The Gainesville Public Library was a special place that Mom would take us kids to every couple of weeks. The library was then on North University Avenue with the parking lot on the side next to a creek. The summers are hot in Florida neither our house nor our car had air conditioning so it felt amazing to walk into the library where it was so wonderfully cool and spend an hour or so look at books which we could choose six to take home. When Mom told us it was time to go, I would make a last minute decision about one book or another and then go to the counter. At the counter I handed my books to the librarian who would open up each one, take out a small card from a sleeve inside the cover of the book and stamp it with the return date. She was very efficient with a rhythmic sound of open book, get card, stamp with a thunk, put card back, close, put book in pile and repeat, thunk, thunk, thunk six times in a row, she was done and handed the pile of books back to me.

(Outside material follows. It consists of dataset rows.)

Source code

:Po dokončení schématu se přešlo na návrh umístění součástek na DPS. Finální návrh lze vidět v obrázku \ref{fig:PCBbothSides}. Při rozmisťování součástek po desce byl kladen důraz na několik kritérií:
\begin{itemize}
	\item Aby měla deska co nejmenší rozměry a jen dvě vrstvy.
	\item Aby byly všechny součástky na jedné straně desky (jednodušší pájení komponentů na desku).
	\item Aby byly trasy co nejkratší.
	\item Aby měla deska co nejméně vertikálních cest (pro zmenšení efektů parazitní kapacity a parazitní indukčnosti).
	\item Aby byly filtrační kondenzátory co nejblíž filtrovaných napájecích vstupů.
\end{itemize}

After my brother and sister got theirs stamped Mom usually had a book or two herself and then we would leave the building. I almost didn’t notice the heat when we exited the library being so excited about the books I got and which one I would read first. I would read the books over the next couple of weeks and record on a card their names when upon our last visit to the library at the end of the summer I turned the card in to the librarian and received a certificate but wasn't happy the spelled my name wrong.